With a population of more than 102 million people, Ethiopia is the second most populous country in Africa and represents a largely untapped consumer market. There is growing demand for carbonated soft drinks, as well as bottled water, and although the majority of Ethiopians still drink home brewed beer, branded alcoholic beverages are becoming increasingly popular amongst upwardly mobile members of society.
During the past five years foreign companies have made substantial investments in the Ethiopian beverages industry and several manufacturers have expanded their installed capacity in an effort to meet growing demand.
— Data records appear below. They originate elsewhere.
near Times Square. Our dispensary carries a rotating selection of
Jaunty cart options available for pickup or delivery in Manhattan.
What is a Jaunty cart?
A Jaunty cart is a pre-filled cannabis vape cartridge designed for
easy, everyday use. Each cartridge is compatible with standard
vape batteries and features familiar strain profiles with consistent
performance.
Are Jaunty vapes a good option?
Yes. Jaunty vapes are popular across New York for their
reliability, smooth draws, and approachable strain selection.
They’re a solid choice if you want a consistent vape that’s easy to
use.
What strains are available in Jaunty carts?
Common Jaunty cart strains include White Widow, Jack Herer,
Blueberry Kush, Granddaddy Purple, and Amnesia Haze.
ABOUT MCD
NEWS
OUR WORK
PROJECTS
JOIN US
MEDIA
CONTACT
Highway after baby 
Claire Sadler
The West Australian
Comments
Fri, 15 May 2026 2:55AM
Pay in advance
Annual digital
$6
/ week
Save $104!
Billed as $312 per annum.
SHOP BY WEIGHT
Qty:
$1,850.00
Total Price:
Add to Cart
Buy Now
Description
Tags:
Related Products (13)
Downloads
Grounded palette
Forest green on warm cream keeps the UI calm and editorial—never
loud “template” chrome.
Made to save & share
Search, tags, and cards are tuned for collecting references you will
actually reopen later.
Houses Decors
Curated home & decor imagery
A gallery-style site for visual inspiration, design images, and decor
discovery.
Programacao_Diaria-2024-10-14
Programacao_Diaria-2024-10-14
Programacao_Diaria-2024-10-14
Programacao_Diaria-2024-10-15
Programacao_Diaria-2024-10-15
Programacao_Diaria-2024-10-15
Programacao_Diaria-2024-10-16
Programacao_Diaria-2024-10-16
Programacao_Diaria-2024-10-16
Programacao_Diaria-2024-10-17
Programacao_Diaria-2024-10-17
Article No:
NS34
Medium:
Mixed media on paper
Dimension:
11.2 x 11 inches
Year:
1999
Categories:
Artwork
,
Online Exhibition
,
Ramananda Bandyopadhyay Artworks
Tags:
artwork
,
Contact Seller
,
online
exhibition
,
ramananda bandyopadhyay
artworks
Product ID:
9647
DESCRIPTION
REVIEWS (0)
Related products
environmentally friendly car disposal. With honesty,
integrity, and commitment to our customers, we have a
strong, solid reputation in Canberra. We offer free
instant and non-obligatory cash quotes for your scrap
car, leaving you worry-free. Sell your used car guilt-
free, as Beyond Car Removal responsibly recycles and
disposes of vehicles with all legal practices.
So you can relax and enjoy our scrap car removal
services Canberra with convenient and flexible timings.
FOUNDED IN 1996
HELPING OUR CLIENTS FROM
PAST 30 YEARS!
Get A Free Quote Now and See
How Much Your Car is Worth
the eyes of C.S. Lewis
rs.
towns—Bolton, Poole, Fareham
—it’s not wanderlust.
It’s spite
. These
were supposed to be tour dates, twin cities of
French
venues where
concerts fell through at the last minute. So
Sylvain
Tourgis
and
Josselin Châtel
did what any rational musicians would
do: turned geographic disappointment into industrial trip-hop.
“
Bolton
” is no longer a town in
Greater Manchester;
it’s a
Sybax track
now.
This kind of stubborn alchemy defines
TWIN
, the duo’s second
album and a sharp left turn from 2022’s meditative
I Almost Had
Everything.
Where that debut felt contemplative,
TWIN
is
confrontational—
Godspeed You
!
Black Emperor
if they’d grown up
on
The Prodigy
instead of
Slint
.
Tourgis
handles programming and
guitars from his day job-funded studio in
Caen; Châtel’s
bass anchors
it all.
Ethiopia has sustained robust economic growth and macroeconomic stability over the past decade, with real GDP growth averaging 10.8%. The Ethiopian government offers an enabling policy environment and competitive incentive packages to investors. These include export incentives, 100% exemption from payment of custom duty on imported capital goods, as well as exemption from income tax for new investors and for investors operating in specified regional areas.
However, the International Monetary Fund (IMF) reports that the country’s growth trajectory slowed sharply during the past year, contracting from 10.2% during the 2014/15 fiscal year to 6.5% during 2015/16. This has largely been attributed to a crippling drought, coupled with weak international commodity prices, which caused Ethiopian export revenues to decline by more than US$139m.
It is estimated that drought-related food aid provided to around 20 million people has cost the country approximately US$1.4bn. The economic impact of the current nationwide State of Emergency implemented in response to the outbreak of political violence is also cause for concern.